High-frequency stimulation of

the subthalamic nucleus (STN-HFS) alleviates parkinsonian motor symptoms and indirectly improves dyskinesia by decreasing the l-DOPA requirement. However, inappropriate stimulation can also trigger dyskinetic movements, in both human and rodents. We investigated whether STN-HFS-evoked forelimb dyskinesia involved changes in glutamatergic neurotransmission as previously reported for l-DOPA-induced dyskinesias, focusing on the role of NR2B-containing N-methyl-d-aspartate receptors (NR2B/NMDARs). We applied STN-HFS in normal rats at intensities above and below the threshold for triggering forelimb dyskinesia. Dyskinesiogenic STN-HFS induced the activation of NR2B (as assessed by immunodetection of the phosphorylated residue PF-02341066 research buy Tyr1472) in neurons of the subthalamic nucleus, entopeduncular nucleus, motor thalamus and forelimb motor cortex. The severity of STN-HFS-induced

forelimb dyskinesia was decreased in a dose-dependent manner by systemic injections of CP-101,606, a selective blocker of NR2B/NMDARs, but was either unaffected or increased Mitomycin C order by the non-selective N-methyl-d-aspartate receptor antagonist, MK-801. “
“A role for endocannabinoid signaling in neuronal morphogenesis as the brain develops has recently been suggested. Here we used the developing somatosensory circuit as a model system to examine the role of endocannabinoid signaling in neural circuit formation.
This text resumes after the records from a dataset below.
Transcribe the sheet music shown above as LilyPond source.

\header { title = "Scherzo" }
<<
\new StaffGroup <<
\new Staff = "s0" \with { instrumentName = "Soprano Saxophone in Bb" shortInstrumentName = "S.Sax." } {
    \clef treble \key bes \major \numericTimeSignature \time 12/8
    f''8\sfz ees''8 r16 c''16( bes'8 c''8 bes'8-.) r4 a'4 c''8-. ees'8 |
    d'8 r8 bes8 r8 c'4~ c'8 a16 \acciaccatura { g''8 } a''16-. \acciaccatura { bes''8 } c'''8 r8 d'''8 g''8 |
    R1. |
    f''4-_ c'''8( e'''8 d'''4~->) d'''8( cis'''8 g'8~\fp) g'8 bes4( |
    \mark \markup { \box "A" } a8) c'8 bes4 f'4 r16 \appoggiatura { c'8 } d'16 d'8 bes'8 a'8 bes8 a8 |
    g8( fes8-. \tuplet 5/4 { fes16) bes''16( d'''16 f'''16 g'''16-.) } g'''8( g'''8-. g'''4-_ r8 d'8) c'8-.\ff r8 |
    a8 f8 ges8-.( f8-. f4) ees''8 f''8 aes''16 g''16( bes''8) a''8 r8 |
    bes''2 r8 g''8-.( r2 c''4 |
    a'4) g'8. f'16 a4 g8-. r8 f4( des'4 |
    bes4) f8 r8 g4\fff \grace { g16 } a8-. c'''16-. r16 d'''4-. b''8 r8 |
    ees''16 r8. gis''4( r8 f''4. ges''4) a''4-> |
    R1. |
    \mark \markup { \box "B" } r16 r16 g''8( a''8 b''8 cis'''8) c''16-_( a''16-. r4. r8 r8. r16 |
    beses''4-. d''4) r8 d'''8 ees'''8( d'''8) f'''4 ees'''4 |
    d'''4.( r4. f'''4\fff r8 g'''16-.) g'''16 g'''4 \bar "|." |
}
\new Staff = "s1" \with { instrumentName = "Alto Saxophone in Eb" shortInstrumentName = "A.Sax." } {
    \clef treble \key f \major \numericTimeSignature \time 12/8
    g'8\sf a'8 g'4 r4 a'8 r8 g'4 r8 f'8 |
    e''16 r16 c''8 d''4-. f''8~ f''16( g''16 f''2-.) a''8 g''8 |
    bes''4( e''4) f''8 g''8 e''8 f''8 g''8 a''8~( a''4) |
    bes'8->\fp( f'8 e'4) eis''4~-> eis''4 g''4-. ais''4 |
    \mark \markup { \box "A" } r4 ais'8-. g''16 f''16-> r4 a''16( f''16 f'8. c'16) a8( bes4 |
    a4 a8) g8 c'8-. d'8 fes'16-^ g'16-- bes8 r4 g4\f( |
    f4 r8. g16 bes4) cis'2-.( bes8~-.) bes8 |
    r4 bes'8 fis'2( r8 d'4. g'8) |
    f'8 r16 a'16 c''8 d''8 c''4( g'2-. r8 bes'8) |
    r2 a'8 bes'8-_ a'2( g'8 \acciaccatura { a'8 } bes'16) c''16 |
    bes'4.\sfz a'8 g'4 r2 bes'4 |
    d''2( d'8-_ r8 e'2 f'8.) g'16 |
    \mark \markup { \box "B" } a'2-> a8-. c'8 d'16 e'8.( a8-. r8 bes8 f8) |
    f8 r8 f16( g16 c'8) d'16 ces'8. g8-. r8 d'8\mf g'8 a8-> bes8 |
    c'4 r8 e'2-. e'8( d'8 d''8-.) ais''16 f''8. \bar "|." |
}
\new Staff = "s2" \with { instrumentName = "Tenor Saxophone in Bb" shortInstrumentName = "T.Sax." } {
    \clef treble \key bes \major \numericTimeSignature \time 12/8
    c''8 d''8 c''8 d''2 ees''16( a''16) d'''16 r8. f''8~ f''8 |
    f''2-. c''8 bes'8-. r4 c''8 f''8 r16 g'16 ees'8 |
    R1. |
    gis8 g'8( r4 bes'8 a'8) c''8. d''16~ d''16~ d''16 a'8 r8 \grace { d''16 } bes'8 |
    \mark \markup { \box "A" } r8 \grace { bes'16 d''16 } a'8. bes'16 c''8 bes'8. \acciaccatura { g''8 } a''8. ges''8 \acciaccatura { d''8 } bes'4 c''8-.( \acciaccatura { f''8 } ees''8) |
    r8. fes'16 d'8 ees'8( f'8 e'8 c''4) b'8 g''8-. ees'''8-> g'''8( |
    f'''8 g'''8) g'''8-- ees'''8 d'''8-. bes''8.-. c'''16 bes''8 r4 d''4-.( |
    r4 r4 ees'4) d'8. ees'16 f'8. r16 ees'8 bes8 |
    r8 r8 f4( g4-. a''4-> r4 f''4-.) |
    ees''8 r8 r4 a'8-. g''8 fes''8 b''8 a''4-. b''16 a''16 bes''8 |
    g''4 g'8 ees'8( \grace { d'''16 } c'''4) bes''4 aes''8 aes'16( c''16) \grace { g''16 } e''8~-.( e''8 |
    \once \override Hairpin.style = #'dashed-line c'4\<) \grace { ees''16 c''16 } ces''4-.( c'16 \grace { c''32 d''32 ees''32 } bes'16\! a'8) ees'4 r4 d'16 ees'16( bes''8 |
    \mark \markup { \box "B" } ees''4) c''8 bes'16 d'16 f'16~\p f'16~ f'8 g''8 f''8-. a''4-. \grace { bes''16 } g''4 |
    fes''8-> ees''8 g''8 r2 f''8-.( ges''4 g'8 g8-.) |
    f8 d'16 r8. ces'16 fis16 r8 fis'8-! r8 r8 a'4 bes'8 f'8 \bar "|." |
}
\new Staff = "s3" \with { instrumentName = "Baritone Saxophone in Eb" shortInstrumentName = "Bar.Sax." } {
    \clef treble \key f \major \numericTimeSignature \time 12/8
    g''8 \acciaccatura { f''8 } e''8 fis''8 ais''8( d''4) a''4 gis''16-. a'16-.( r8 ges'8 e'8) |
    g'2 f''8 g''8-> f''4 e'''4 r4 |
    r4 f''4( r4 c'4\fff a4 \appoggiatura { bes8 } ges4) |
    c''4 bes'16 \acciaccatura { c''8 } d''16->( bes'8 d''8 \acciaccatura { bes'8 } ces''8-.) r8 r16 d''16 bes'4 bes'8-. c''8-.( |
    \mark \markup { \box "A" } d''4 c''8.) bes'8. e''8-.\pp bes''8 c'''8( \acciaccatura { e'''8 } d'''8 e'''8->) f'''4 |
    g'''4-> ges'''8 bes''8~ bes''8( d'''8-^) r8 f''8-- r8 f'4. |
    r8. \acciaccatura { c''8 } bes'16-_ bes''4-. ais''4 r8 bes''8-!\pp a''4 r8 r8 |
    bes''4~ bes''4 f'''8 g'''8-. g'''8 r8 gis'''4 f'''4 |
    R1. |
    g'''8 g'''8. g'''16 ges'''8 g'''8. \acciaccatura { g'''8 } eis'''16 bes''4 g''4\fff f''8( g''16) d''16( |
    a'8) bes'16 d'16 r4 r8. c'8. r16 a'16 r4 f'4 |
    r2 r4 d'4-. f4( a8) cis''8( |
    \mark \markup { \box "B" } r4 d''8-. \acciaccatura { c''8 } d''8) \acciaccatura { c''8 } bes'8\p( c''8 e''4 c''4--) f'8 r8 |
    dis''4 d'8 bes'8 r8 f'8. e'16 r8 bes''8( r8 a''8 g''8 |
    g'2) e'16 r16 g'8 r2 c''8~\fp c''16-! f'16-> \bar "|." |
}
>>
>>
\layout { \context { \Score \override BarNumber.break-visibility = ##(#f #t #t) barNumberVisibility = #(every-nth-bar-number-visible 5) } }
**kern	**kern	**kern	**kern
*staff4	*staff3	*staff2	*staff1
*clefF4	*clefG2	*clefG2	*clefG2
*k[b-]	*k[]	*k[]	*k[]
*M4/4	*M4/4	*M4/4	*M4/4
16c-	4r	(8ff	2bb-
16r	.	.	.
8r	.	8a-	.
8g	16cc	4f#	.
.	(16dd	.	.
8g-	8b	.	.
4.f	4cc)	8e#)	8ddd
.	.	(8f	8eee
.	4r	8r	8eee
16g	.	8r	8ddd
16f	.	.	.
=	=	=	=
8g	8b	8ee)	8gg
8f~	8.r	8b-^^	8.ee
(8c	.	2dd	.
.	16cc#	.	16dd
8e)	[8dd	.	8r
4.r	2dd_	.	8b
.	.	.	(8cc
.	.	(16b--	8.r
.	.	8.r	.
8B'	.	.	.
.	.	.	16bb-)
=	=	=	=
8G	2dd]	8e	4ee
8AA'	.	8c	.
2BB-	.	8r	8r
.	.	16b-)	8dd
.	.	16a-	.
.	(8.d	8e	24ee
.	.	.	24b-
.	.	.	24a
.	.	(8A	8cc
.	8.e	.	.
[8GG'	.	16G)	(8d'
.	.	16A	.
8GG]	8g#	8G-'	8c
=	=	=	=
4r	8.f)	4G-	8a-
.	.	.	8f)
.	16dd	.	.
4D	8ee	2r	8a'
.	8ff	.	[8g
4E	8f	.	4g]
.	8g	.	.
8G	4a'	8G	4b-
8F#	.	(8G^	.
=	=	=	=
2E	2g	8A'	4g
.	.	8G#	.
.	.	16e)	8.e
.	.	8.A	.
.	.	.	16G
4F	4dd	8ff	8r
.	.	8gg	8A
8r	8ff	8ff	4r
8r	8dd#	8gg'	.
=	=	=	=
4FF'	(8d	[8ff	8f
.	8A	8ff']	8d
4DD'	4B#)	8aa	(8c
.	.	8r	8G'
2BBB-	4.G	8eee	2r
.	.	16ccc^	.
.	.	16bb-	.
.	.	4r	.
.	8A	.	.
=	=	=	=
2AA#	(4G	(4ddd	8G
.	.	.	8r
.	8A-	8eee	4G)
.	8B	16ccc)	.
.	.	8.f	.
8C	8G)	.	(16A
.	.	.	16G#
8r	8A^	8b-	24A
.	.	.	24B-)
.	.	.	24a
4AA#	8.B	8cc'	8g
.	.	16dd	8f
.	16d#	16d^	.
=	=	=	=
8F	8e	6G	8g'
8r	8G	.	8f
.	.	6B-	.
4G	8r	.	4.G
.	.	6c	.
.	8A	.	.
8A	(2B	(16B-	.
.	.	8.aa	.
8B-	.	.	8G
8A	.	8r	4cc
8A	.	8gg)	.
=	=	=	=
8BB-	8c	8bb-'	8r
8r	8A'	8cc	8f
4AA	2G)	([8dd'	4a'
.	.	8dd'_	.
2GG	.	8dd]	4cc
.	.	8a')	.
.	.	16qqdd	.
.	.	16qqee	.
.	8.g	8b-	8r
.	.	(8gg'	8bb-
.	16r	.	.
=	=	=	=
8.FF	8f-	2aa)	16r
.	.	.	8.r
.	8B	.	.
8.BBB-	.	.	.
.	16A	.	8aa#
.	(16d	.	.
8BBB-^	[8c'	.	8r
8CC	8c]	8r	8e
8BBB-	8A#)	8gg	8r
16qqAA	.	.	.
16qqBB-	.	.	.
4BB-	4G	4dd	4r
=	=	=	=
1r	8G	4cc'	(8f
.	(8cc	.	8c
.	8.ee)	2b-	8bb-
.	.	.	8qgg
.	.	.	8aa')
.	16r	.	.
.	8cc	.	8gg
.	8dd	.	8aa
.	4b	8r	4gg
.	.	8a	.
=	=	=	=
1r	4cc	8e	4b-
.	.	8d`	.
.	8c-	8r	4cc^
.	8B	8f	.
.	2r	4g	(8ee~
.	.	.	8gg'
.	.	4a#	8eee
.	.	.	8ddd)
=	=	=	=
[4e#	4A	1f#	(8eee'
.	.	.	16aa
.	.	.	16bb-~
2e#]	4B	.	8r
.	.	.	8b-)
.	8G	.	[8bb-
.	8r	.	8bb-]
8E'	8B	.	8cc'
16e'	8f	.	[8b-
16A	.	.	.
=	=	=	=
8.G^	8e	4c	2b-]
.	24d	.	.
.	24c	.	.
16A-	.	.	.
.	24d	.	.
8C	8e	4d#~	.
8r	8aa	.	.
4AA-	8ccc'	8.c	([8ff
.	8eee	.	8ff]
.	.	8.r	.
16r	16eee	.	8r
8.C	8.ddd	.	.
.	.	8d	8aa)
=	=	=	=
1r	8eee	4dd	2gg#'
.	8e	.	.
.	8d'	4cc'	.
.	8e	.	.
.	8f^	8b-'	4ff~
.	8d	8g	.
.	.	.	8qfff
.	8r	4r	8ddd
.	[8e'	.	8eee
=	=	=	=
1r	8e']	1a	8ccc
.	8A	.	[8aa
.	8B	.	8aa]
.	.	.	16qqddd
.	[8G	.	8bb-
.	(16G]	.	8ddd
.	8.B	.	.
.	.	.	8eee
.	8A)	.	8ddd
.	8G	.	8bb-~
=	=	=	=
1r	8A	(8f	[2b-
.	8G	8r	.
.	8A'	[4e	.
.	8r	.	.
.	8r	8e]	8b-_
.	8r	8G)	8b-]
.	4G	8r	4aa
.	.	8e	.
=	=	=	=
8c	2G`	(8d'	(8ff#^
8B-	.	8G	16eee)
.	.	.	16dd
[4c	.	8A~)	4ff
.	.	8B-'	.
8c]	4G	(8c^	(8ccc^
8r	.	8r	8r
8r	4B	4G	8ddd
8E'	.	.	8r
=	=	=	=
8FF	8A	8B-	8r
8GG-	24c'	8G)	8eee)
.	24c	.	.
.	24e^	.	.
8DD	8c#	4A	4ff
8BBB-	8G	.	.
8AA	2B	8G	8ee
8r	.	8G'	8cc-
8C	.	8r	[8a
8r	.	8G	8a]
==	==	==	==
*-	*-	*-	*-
We first show that a deficiency in cannabinoid receptor Progesterone type 1 (CB1R), but not G-protein-coupled receptor 55 (GPR55), leads to aberrant fasciculation and pathfinding in both corticothalamic and thalamocortical axons despite normal target recognition. Next, we localized CB1R expression to developing corticothalamic projections and found little if any expression in thalamocortical axons, using a newly established reporter mouse expressing GFP in thalamocortical projections. A similar thalamocortical projection phenotype was observed following removal of CB1R from cortical principal neurons, clearly demonstrating that CB1R in

corticothalamic axons was required to instruct their complimentary connections, thalamocortical axons. When reciprocal thalamic and cortical connections meet, CB1R-containing corticothalamic axons are intimately associated with elongating thalamocortical projections containing DGLβ, a 2-arachidonoyl glycerol (2-AG) synthesizing enzyme. Thus, 2-AG produced in thalamocortical axons and acting at CB1Rs on corticothalamic axons is likely to modulate axonal patterning. The presence of monoglyceride lipase, a 2-AG degrading enzyme, in both thalamocortical and corticothalamic tracts probably serves to restrict 2-AG availability. In summary, our study provides strong evidence that endocannabinoids are a modulator for the proposed ‘handshake’ interactions between corticothalamic and thalamocortical axons, especially for fasciculation.